L’affaire est-elle entendue ? Pas tout à fait. La finance fait à la fois apparaître ces virtualités et les restreint au seuil de ses propres évaluations de risques. Aussi faut-il bien dissocier deux choses : ce que la finance révèle, qui est un terreau fertile pour une nouvelle forme de croissance, plus volatile, plus individuée, plus spéculative aussi (n’est-on pas en train de passer d’une économie de marché à une économie de l’opinion ?), et ce que la finance limite, par incapacité à lire ce qui se joue, ce qui se passe hors de la sphère productive habituelle. Joli paradoxe pour notre temps qu’on a qualifié de « sans alternative » : la finance que Fernand Braudel par exemple a toujours considéré comme le cœur du capitalisme manifeste à la fois une puissance redoutable, le mécanisme de d’évaluation et de pouvoir le plus intégré qui ait jamais régné sur terre, et une faiblesse prodigieuse : elle désigne comme lieu géométrique de toute valorisation une production socialisée d’emblée, une chaîne globale d’interactions. Mais les instruments dont elle dispose restent ceux de l’économie politique classique la plus traditionnelle.
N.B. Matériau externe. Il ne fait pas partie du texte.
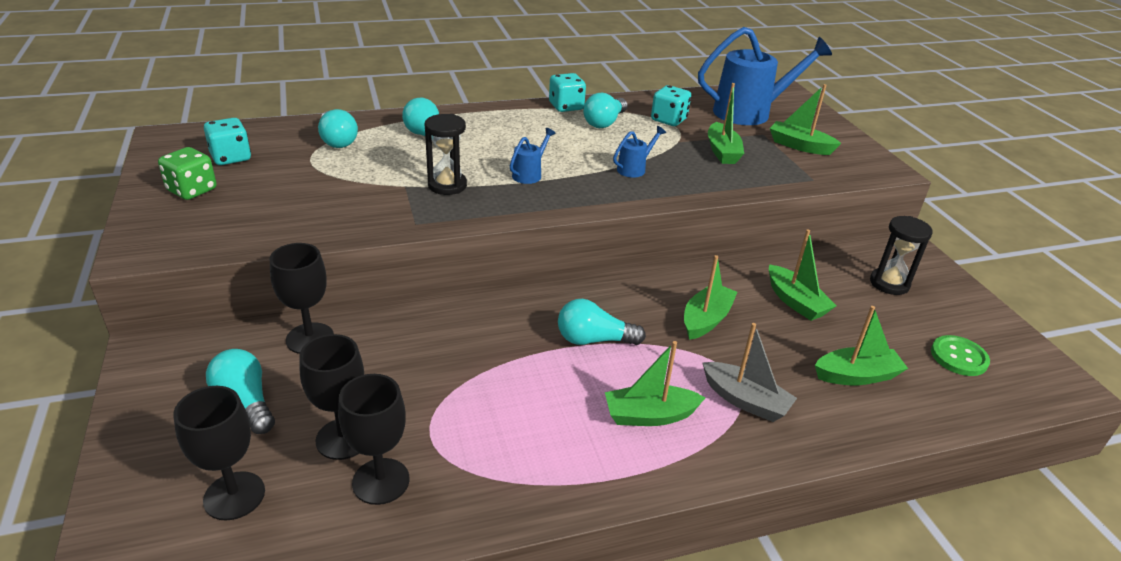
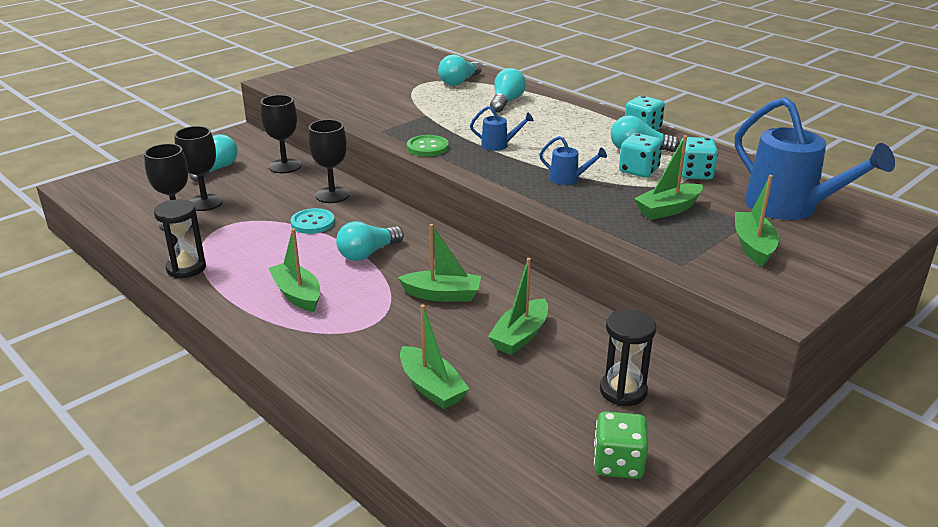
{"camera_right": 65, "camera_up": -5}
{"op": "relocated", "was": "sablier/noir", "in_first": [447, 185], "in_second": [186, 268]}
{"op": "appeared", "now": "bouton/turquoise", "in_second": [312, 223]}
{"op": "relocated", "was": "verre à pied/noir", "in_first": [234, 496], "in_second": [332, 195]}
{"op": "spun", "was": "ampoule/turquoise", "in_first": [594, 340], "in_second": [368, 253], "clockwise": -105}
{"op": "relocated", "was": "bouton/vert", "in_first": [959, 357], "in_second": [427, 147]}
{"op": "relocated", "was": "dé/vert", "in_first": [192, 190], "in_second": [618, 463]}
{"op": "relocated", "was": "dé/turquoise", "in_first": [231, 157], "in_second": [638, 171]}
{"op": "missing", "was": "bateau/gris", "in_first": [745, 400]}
Dans son évaluation, le financier est contraint à ne prendre en compte que la production de miel de l’apiculteur, et non les incidences de la pollinisation des abeilles sur les vergers voisins. Dans l’économie globale d’une société où la pollinisation produit l’essentiel de la richesse, la finance est réduite au supplice de Tantale : elle sait que l’apiculteur ne détient qu’une fonction très réduite dans la chaîne de la valeur effective ; elle approche les fruits du verger d’une socialisation inouïe de la production humaine, mais au moment où elle voudrait les croquer, ils s’éloignent de ses lèvres. Quand la puissance publique et les politiques auront-ils compris la « nouvelle grande transformation » de l’économie politique ?
 
 
Il faut en venir à une nouvelle définition des biens publics, qui donne un cadre social, économique, citoyen, à ce qui se passe « hors de la sphère productive » classique, qui est devenue la partie immergée de l’iceberg de l’ensemble des échanges et de la production de valeur ajoutée. Accompagner les entreprises, les encourager à étendre et globaliser le périmètre de leurs facteurs de productivité : c’est tout l’enjeu et de la reconnaissance du statut de partie prenante (stakeholder), et de la définition des territoires productifs. A ce jour, seule la finance dispose d’une métrique qui fait langage : elle constate et capte toute la valeur, mais elle ne la redistribue qu’aux parties détentrices de droits de propriété officiels. Elle profite pleinement de la crise du périmètre des firmes, mais elle n’en subit que peu de conséquences, parce que les vecteurs de productivité et de création de valeur situés hors des raisons sociales ne sont pas lisibles. Quant à l’action publique, elle n’intègre pas fondamentalement cette idée d’un écosystème économique appuyé tout autant sur les productions que sur les dérivations des productions. Elle ne regarde que la taxation de la valeur ajoutée de bout de chaîne, sans voir que les nouveaux modes de consommations recyclent davantage qu’ils ne consument, sans prendre en compte les effets de réseau considérables logés dans les mutualisations de savoirs, dans les échanges entre consommateurs, dans le bord à bord (peer to peer) d’interactions qui ne nécessitent plus toujours de repasser par le port afin d’effectuer une transaction. Les nouveaux modes de consommation sont productifs de quelques chose : et ce qu’ils capitalisent pourrait être, devrait être un socle nouveau de mutualisation et de rendements sociaux plutôt que de sur-valeur exclusivement financière.